## Try it
Could you repeat the listing exactly, leaving out the pictures?

## Information shown
|---|

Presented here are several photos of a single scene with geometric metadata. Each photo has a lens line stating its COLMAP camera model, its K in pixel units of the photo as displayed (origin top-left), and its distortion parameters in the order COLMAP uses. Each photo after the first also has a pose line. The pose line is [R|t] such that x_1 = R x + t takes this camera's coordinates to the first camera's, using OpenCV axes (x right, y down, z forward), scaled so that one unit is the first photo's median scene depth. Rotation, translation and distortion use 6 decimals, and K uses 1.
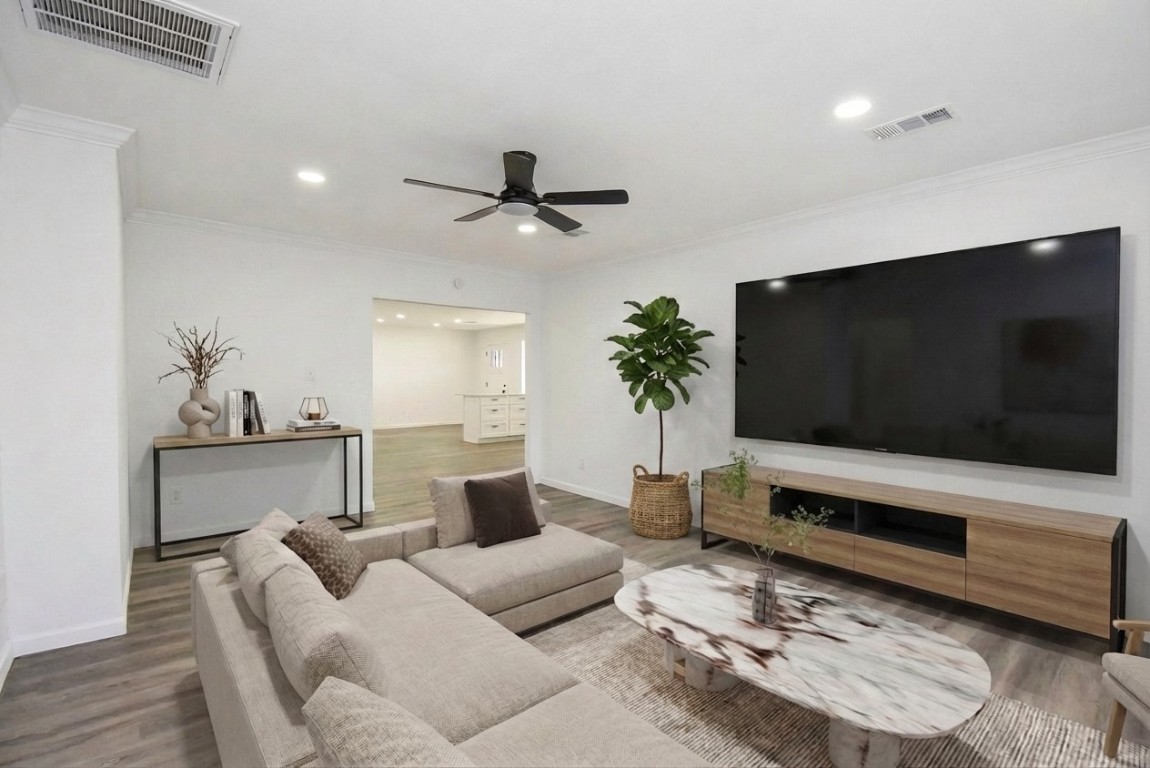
lens RADIAL K [[526.5, 0, 575.3], [0, 526.5, 384.9], [0, 0, 1]] dist [-0.000426, -0.000106]
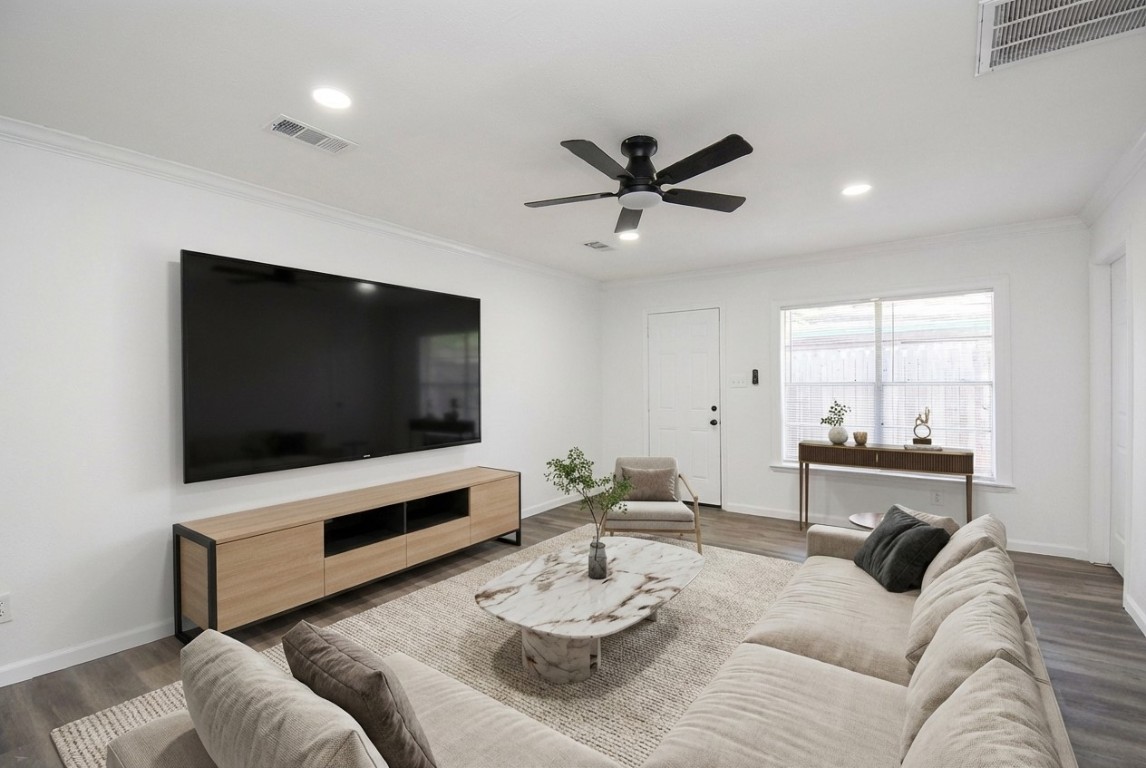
lens RADIAL K [[524.6, 0, 573.4], [0, 524.6, 376.2], [0, 0, 1]] dist [-0.000426, -0.000106]
pose [[-0.230205, -0.003542, 0.973136, -0.737800], [0.021393, 0.999733, 0.008699, -0.050674], [-0.972907, 0.022820, -0.230068, 1.119503]]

|---|

## Answer space
Presented here are several photos of a single scene with geometric metadata. Each photo has a lens line stating its COLMAP camera model, its K in pixel units of the photo as displayed (origin top-left), and its distortion parameters in the order COLMAP uses. Each photo after the first also has a pose line. The pose line is [R|t] such that x_1 = R x + t takes this camera's coordinates to the first camera's, using OpenCV axes (x right, y down, z forward), scaled so that one unit is the first photo's median scene depth. Rotation, translation and distortion use 6 decimals, and K uses 1.
lens RADIAL K [[526.5, 0, 575.3], [0, 526.5, 384.9], [0, 0, 1]] dist [-0.000426, -0.000106]
lens RADIAL K [[524.6, 0, 573.4], [0, 524.6, 376.2], [0, 0, 1]] dist [-0.000426, -0.000106]
pose [[-0.230205, -0.003542, 0.973136, -0.737800], [0.021393, 0.999733, 0.008699, -0.050674], [-0.972907, 0.022820, -0.230068, 1.119503]]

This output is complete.